Preparation for the “Real World”
Technology isn’t going anywhere. We live in a digital age, and the education system must equip young people to navigate this modern world. From typing to coding and everything in between, using technology in classrooms sets kids up for success later on in life.
Think of all the high school and college students who have completely shifted away from taking notes by hand. Computers are readily available in academic settings, often encouraged or even provided by the institutions. It’s hard to escape this trend.
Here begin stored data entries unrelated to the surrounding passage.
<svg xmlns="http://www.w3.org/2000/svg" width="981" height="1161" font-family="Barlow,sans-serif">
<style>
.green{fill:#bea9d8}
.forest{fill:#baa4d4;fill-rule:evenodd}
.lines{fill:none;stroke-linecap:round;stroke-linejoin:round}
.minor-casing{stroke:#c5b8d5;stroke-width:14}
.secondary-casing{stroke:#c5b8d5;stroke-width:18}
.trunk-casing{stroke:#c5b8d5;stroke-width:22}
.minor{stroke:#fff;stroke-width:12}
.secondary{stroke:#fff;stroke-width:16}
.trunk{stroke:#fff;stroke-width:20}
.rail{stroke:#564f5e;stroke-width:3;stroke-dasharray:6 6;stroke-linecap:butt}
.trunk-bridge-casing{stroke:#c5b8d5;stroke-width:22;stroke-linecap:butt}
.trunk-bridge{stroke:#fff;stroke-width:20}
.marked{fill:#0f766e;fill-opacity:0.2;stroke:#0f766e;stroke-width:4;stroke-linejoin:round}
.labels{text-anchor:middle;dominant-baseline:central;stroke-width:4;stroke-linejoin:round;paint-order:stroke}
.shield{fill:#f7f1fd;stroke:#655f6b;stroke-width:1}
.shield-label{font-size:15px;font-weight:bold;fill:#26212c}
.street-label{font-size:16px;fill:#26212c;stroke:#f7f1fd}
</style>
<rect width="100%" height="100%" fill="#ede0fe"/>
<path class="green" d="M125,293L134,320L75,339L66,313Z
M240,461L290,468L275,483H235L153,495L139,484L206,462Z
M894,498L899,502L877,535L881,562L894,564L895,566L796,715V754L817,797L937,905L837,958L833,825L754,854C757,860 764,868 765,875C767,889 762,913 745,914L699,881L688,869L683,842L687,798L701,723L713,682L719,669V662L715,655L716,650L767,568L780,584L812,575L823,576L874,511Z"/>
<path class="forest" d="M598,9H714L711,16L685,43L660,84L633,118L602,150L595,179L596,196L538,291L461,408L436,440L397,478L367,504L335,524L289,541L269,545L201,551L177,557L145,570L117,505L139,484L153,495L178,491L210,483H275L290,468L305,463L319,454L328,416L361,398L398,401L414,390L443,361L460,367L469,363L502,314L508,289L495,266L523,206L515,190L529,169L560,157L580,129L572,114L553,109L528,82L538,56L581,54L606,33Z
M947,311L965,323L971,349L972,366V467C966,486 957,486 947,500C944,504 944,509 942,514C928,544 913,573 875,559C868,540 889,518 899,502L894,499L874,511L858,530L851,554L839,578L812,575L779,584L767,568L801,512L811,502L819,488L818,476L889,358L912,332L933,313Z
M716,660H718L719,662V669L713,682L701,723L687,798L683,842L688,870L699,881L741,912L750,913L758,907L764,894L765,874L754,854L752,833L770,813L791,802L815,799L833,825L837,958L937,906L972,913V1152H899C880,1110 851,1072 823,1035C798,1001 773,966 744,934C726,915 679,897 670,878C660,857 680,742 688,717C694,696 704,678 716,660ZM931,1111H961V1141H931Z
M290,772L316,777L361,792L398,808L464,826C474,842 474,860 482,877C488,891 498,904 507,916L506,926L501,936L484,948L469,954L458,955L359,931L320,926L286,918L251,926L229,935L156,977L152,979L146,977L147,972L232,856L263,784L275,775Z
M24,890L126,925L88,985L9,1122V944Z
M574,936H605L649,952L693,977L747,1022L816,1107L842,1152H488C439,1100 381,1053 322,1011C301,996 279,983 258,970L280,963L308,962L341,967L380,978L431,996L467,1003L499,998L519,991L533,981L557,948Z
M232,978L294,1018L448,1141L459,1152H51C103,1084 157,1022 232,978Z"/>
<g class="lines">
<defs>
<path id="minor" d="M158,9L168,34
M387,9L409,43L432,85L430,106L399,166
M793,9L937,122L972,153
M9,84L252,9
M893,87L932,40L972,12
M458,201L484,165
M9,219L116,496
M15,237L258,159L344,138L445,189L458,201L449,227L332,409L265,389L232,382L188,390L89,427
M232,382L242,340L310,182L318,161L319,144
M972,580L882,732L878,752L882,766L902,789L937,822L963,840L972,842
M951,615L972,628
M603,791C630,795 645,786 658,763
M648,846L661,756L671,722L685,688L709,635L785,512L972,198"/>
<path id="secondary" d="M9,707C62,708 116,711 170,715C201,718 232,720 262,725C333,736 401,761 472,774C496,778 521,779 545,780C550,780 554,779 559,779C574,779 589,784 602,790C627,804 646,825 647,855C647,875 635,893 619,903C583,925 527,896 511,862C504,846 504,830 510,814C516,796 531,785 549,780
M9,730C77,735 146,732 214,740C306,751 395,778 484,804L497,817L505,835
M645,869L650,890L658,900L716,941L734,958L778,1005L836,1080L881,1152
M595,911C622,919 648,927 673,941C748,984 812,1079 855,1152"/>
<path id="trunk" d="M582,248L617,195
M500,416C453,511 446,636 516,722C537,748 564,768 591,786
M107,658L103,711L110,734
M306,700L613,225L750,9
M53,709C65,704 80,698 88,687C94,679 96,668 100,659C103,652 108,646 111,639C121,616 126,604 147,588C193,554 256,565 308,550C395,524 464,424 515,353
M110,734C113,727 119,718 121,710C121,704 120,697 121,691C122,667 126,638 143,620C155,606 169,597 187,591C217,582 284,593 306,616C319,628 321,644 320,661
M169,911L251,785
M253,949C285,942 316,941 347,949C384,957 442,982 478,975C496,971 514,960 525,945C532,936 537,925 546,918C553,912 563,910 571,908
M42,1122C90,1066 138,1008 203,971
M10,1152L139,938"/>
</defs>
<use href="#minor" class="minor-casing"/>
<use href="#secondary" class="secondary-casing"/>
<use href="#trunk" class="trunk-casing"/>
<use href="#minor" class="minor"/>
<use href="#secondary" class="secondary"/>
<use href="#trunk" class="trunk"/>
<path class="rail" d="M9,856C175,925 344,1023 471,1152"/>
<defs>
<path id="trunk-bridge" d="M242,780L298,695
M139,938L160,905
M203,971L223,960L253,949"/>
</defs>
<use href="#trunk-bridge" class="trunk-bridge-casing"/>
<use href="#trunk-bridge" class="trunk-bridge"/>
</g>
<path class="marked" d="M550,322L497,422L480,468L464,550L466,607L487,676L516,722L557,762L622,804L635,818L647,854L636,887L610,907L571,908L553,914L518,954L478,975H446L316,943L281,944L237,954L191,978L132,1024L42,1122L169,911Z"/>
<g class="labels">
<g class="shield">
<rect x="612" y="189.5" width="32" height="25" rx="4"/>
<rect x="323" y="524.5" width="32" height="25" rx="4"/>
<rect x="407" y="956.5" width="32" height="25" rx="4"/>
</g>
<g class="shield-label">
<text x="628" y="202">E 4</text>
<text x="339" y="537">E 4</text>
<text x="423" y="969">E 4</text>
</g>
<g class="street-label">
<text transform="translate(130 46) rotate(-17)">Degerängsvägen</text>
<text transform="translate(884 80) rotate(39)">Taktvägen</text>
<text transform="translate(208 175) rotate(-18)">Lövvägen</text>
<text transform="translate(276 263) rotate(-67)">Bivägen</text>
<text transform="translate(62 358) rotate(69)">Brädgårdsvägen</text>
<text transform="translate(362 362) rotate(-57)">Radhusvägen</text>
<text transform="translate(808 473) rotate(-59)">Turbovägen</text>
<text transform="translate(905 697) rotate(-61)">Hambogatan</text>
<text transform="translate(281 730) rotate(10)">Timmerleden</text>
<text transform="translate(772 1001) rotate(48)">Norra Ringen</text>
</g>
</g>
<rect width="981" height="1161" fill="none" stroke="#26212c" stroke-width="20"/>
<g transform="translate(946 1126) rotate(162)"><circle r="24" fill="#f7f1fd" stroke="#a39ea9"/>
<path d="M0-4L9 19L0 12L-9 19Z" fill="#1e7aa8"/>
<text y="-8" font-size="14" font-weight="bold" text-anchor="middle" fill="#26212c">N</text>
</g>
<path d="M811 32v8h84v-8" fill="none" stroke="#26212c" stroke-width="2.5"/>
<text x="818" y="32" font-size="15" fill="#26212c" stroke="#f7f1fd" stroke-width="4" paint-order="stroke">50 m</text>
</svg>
But studies of preschool-age children show that handwriting notes is superior to typing when developing reading and writing skills. Expert sargue that writing by hand has cognitive benefits, enhancing the ability for recognition and recall. In essence, evidence suggests handwriting is incredibly significant in the learning process.
Can Cause Distraction
Gone are the days of folding paper notes in class and secretly passing them when the teacher faces the chalkboard. Now, students carry small computers in their pockets that allow them to talk to anyone, anywhere. Students can easily hide phones in their pockets and send text messages, often without even looking at their screens.
Learning requires sustained focus and engagement. This concentration is hard to achieve when constant vibrations and notifications pull your attention away from the subject at hand.
Tech can also make it harder for students to focus on academic work outside of the classroom, as social media or video games distract them from studying. While education-enhancing technology has a place in the classroom, extraneous devices wreak more havoc than they help.
Evidence suggests that active engagement with technology can have positive implications on adolescents, but passive use has some less-appealing consequences. In essence, the specific way we interact with technology significantly affects the outcome.
When used in a balanced and intentional manner, technology can encourage engagement, foster creativity, and increase access in educational settings. Bringing tech intentionally into the classroom requires figuring out what works and what doesn’t and creating classroom policies to prevent issues such as distraction and diminished retention.